Ways to find inspiration for making a natural history documentary
Making a natural history documentary should be easy – pick a place, go film it, become stars of the industry.
OK. No. It’s not that easy in reality! And sometimes even having the idea in the first place can be the biggest hurdle.
So, how do you find inspiration? What if you have too many ideas?
Finding inspiration for making a natural history documentary is probably the easiest part of the exercise…
Or it might not be if you ideas are overflowing, but your tie and resources call for a laser sharp focus on one thing at a time. Let’s face it, that’s most of us in the film industry as a whole, and particularly so for wildlife filmmaking that comprise independent film teams and businesses – even some of the biggest ones in this industry.
After all, isn’t focus the most important element in any wildlife filmmaker’s toolkit?
In either case, we’ve provided some tips for both predicaments: when you can come up with any ideas, and when you have too many!
Making a natural history documentary? Go Local
Ask yourself the following questions before making a natural history documentary, and the answers together should help form your treatment for you right away.
- What wildlife is closest to your doorstep?
- Are there any local conservation organisations or refuges that you can work with?
- Can you explore the process of making a local film which will enable you keep your carbon footprint down?
- …and how exactly will you represent this throughout your production?
- What will telling the story of this local wildlife help you to document as a wider theme in your film?
- What do people know – and not know – about your chosen subject matter? Can you be balanced or will you be focused on an agenda?
- How will you get access? Can you get access?
- How will you work with staff, access and the local community to make the film work for all involved in your production?
Handy checklist, huh? Feel free to steal it.
No ideas for your wildlife film? Choose the type of story you’d like to tell
There are lots of themes to chosen from which are the kinds of stories that most wildlife documentaries fall into. For the most part, you might find that your treatment and initial outlines will include a number of these themes rather than one – but there is usually one overarching idea that will shine through.
You might decide on any of these beforehand – or it will become apparent during your production process. Such is the beauty of filmmaking – trust it.
Themes and types of stories to tell in natural history programming (most typical):
- Survival of Species (like Virunga)
- Awareness of Species (like our own feature The Tigers of Scotland)
- Humans in Nature (like River Monsters from Discovery)
- Wider Ecosystem
- Educational (children’s, informal, formal or academic)
- Behavioural Witness, aka ‘Saga Of…’ (BBC house style)
- Life and Times Of Species – with some historical references (or shorter “day in the life of” featurettes strung together into one story or journey)
- Conservation group or org-focused (similar to Survival theme), should include science and anthropology but can lean towards an agenda
- Personality/lifestyle crossover (such as The Supervet, or Man vs. Wild), usually serialised
It’s only when you open up your perspective to the sheer amount of types of natural history programming that the world really opens up to you in wildlife filmmaking, especially where genre crossovers might not have occurred before as a theme for you to take a look at in your own pre-prod planning.
By thinking about the kind of story that you’d like to tell when it comes to your natural history documentary, you can also start to inform almost every other element of your production, because suddenly you have got a step closer to, or you have chosen your format.

• [INFORMATION SHOWN]:

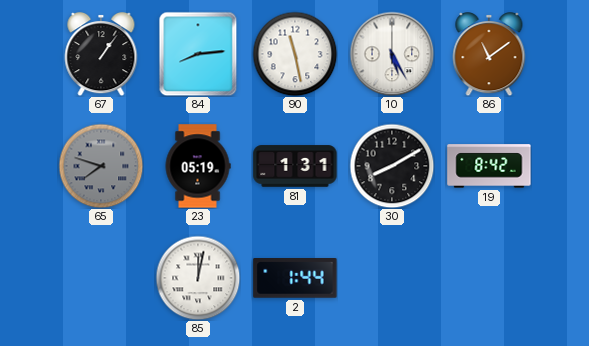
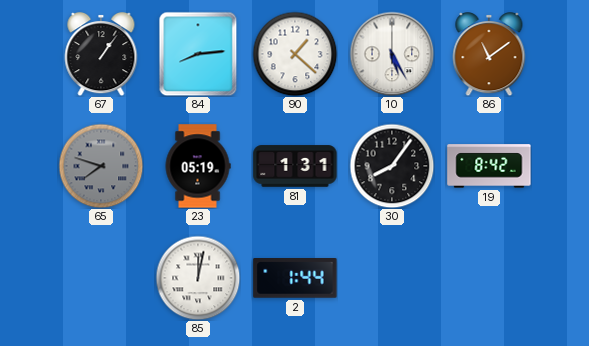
90: 11:28 -> 1:22
30: 8:10 -> 8:06
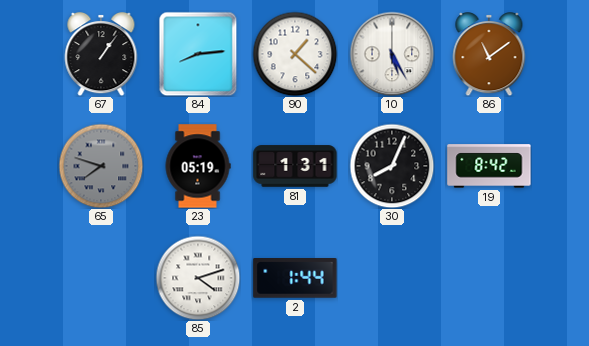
30: 8:06 -> 8:04
85: 12:02 -> 4:12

• [DIRECTIVE]:
Can you rewrite the filmmaking guide, starting at "- Are there" and ending after "carbon footprint down?", with "sanctuaries" in place of "refuges"? Rely on the filmmaking guide alone, not on the material.

• [THE ANSWER]:
- Are there any local conservation organisations or sanctuaries that you can work with?
- Can you explore the process of making a local film which will enable you keep your carbon footprint down?